I tu właśnie fajnie byłoby wrócić jeszcze raz do popramy oraz zazdrosnego spoglądania na Zachód i wyjaśnić zawartą w nich głęboką ambiwalencję. No bo właściwie dlaczego tak bardzo potrzebujemy czarnego niewolnika, żeby zalegalizować swojego wyzyskiwanego chłopa? Nie da się po swojemu, na miejscowych zasadach? Czy dopiero umieszczenie własnych historii ludowych na rewersie znajomej monety może nadać sens naszej współczesnej tożsamości? Czy istniejemy dopiero wtedy, kiedy dostrzegamy własne odbicie w zaszklonych łzami oczach Zachodu? Nie jestem wprawdzie, tak jak kolega Kornel Sobczak, „historycznym nerdem”, ale zgadzam się z tezą postawioną w jego tekście o serialu „1670”. Ruch westernizacji polskich historii ludowych jest bardzo atrakcyjny estetycznie, a zarazem przysłania to, co nie poddaje się łatwej uniwersalizacji – naszą własność, odmienność, dziwaczność, która ani nie jest mniej płodna tożsamościowa, ani tym bardziej mniej ciekawa czy traumatyczna niż historie zachodniego kolonializmu.

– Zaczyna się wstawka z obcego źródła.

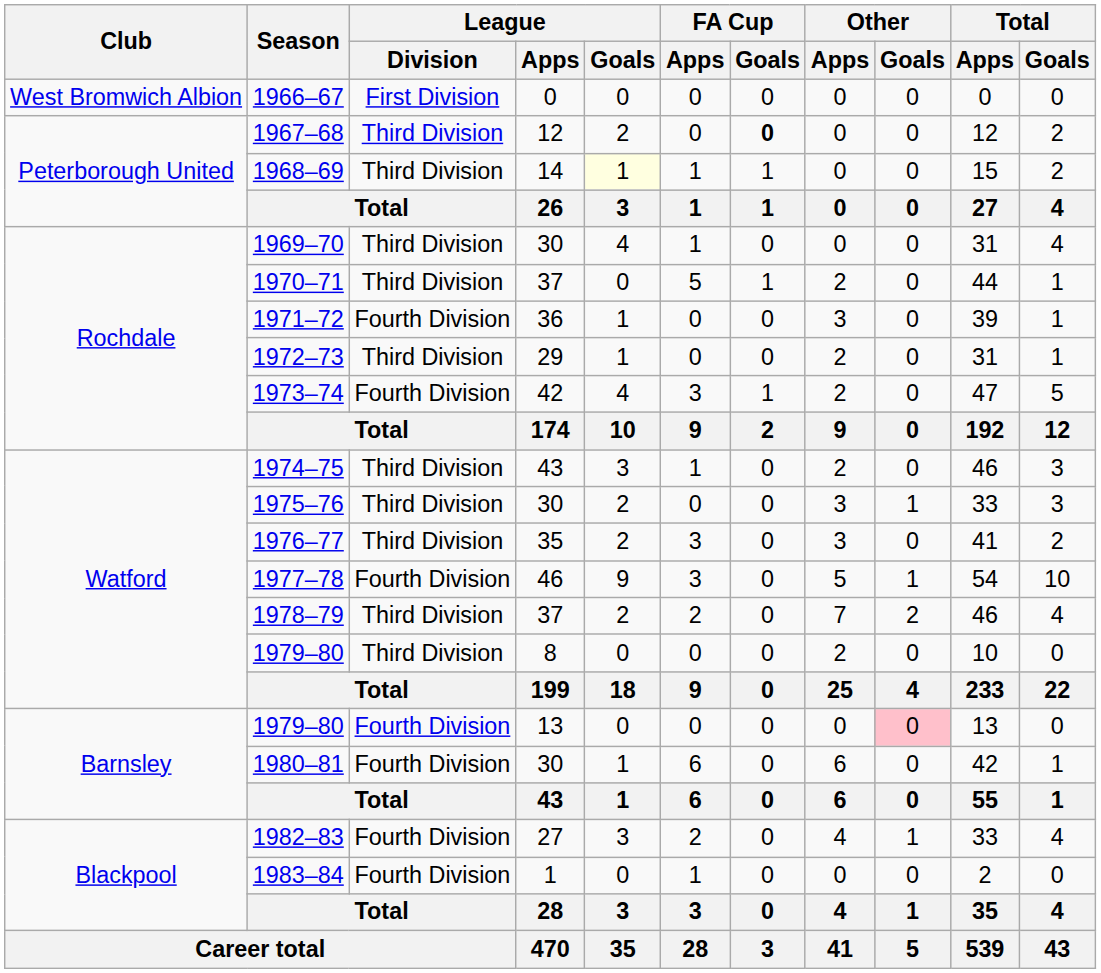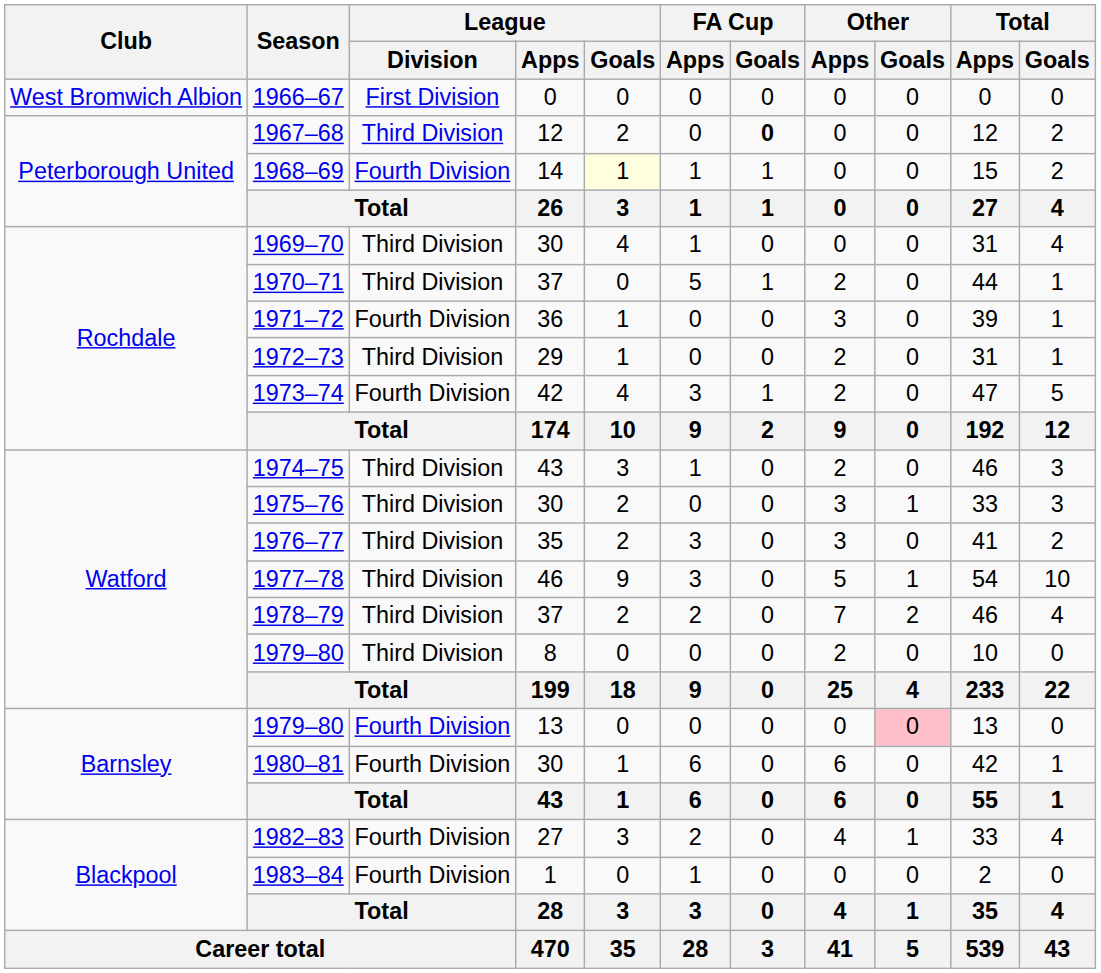1968–69 | League / Division: Third Division -> Fourth Division
1977–78 | League / Division: Fourth Division -> Third Division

„Kos” – jako realizacja określonej koncepcji historiozoficzno-publicystycznej w polu sztuk wizualnych – pozostaje pod tym względem nieodrodnym dzieckiem polskiego modelu modernizacji po 1989 roku, w którym „doganianie Europy” i umieszczanie siebie po estetycznie lepszej stronie („My wyglądamy jak Zachód, oni – to zawsze była Rosja”) to modus operandi dużej części projektów pulpartystycznych walczących o uznanie opinii publicznej. Tak jak się rzekło, sojusz plantacji i folwarku jest fantastycznie dziwny, otwierający intelektualnie i udany filmowo (postać Ignaca okazuje się dużo bardziej złożona, niż podpowiada sztanca klasowego mściciela), ale zarazem potwierdza żywotność naszego najtrwalszego kompleksu narodowego – wstydu, że się nie jest w pełni Zachodem.

Poszedłbym z tym w jeszcze jedną stroną – cała polska krytyka filmowa jest ufundowana na podobnej obsesji analogii, na stałym czekaniu na jakiegoś „polskiego Godota”, czemu towarzyszy nieubłagane tropienie podobieństw „złych” oraz podobieństw „dobrych”. Sam oczywiście niczym się w tej materii nie różnię – uwielbiam porównania, pielęgnuję kinofilskie „kręcenie się w kółko” (dowodem niniejszy tekst), a w „Kosie” chciałem zobaczyć gatunkową spekulację historyczną na amerykańskim poziomie (i ją zobaczyłem). Pewna ważna potrzeba wreszcie została zaspokojona – mamy w domu odbrązowienie martyrologicznych wątków polskiej historii, mamy ludowy zwrot w wersji „pod strzechy”, nie musimy się niczego wstydzić.

A jednak ten dom – i oczywiście nie tylko ten, jest to problem globalny – ciągle traci cegły, bo kultura filmowa staje się coraz bardziej wsobna: wszystkie wysiłki filmowców kierują się „do wewnątrz”, w stronę kolejnych repetycji, potwierdzania własnej wartości za sprawą nieustannych odniesień do tego, co było wcześniej. Pierwsza połowa „Kosa” to według krytyczek „Django”, druga – „Nienawistna ósemka”, a finał (wg Stachowicza) przybył z „Domu złego”; z kolei twórcy odpowiadają na cudze wyliczanki własnymi wyliczankami: no jednak nie, drodzy państwo, bardziej chodziło nam o „Nędzne psy” Peckinpaha i „Funny Games” Hanekego. Tymczasem tym, czego wciąż – jako kinematografia – nie mamy, jest kinowa osobliwość: niespodziewane, wywołujące ciarki pojawienie się czegoś w miejscu, w którym wcześniej nie było nic i niczego się nie spodziewaliśmy (jeśli przyjdzie wam teraz do głowy „Hiszpanka” Łukasza Barczyka, to trop jest dobry, choć z osobliwego scenariusza niestety nie udało się wycisnąć dobrego filmu). „Kos” – z jego ambiwalentnym, potrzebnym/niepotrzebnym sojuszem chłopa i niewolnika – przypomina obraz królikokaczki: w jednym obrazie istnieje zalążek świeżości oraz powtórka z rozrywki. Ale też właśnie dlatego – jak to osobliwie ujęła moja znajoma – absolutnie nie warto nie zobaczyć „Kosa”.